DESCRIPTION OF THE TASK
Can you render every line of text in the records below as a JSON list of strings, one string per line, with blank lines and the pictures left out?

Saved entries

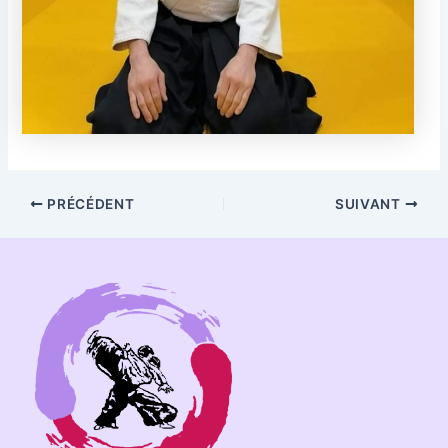
PRÉCÉDENT
SUIVANT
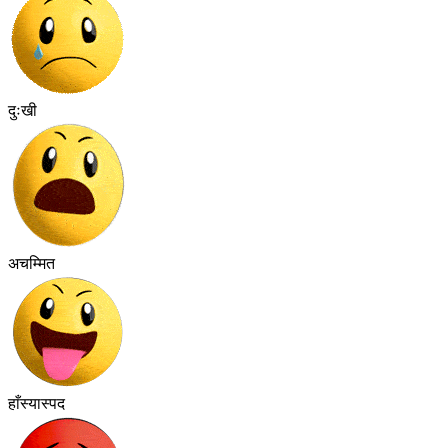
दुःखी
अचम्मित
हाँस्यास्पद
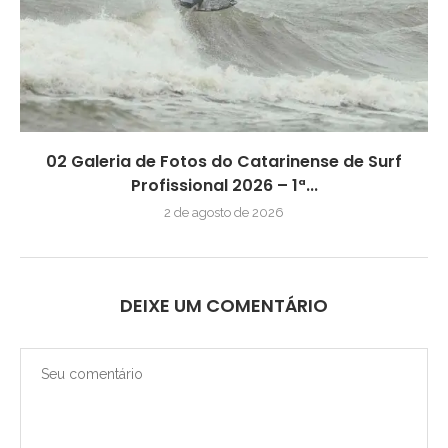
02 Galeria de Fotos do Catarinense de Surf
Profissional 2026 – 1ª...
2 de agosto de 2026
DEIXE UM COMENTÁRIO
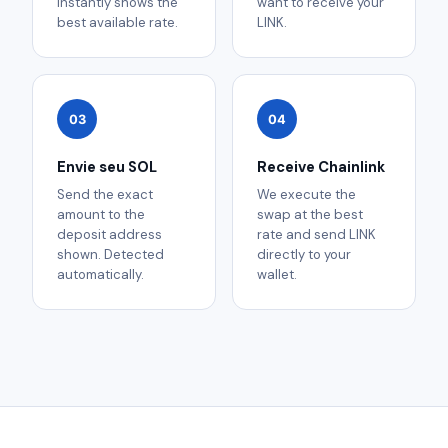
instantly shows the
want to receive your
best available rate.
LINK.
03
04
Envie seu SOL
Receive Chainlink
Send the exact
We execute the
amount to the
swap at the best
deposit address
rate and send LINK
shown. Detected
directly to your
automatically.
wallet.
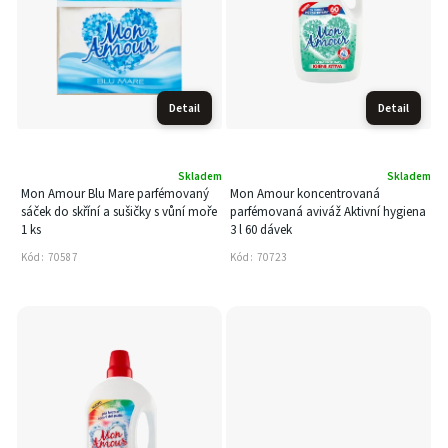
Detail
Detail
Skladem
Skladem
Mon Amour Blu Mare parfémovaný
Mon Amour koncentrovaná
sáček do skříní a sušičky s vůní moře
parfémovaná aviváž Aktivní hygiena
1 ks
3 l 60 dávek
Kód:
70587
Kód:
70723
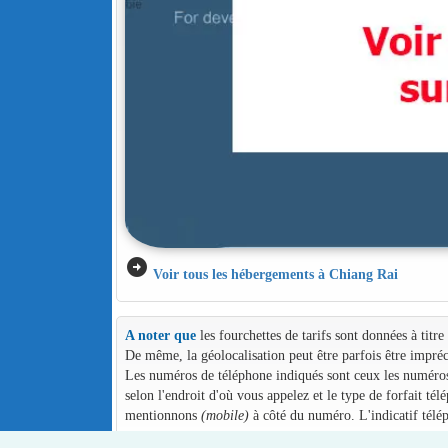
arrow_circle_right
Voir tous les hébergements à Chiang Rai
A noter que
les fourchettes de tarifs sont données à titr
De même, la géolocalisation peut être parfois être impréc
Les numéros de téléphone indiqués sont ceux les numéros d
selon l'endroit d'où vous appelez et le type de forfait té
mentionnons
(mobile)
à côté du numéro. L'indicatif télé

YOUR SOLUTION
[
  "PRÉCÉDENT",
  "SUIVANT",
  "दुःखी",
  "अचम्मित",
  "हाँस्यास्पद",
  "02 Galeria de Fotos do Catarinense de Surf",
  "Profissional 2026 – 1ª...",
  "2 de agosto de 2026",
  "DEIXE UM COMENTÁRIO",
  "instantly shows the",
  "want to receive your",
  "best available rate.",
  "LINK.",
  "03",
  "04",
  "Envie seu SOL",
  "Receive Chainlink",
  "Send the exact",
  "We execute the",
  "amount to the",
  "swap at the best",
  "deposit address",
  "rate and send LINK",
  "shown. Detected",
  "directly to your",
  "automatically.",
  "wallet.",
  "Detail",
  "Detail",
  "Skladem",
  "Skladem",
  "Mon Amour Blu Mare parfémovaný",
  "Mon Amour koncentrovaná",
  "sáček do skříní a sušičky s vůní moře",
  "parfémovaná aviváž Aktivní hygiena",
  "1 ks",
  "3 l 60 dávek",
  "Kód:",
  "70587",
  "Kód:",
  "70723",
  "arrow_circle_right",
  "Voir tous les hébergements à Chiang Rai",
  "A noter que",
  "les fourchettes de tarifs sont données à titr",
  "De même, la géolocalisation peut être parfois être impréc",
  "Les numéros de téléphone indiqués sont ceux les numéros d",
  "selon l'endroit d'où vous appelez et le type de forfait té",
  "mentionnons",
  "(mobile)",
  "à côté du numéro. L'indicatif télé"
]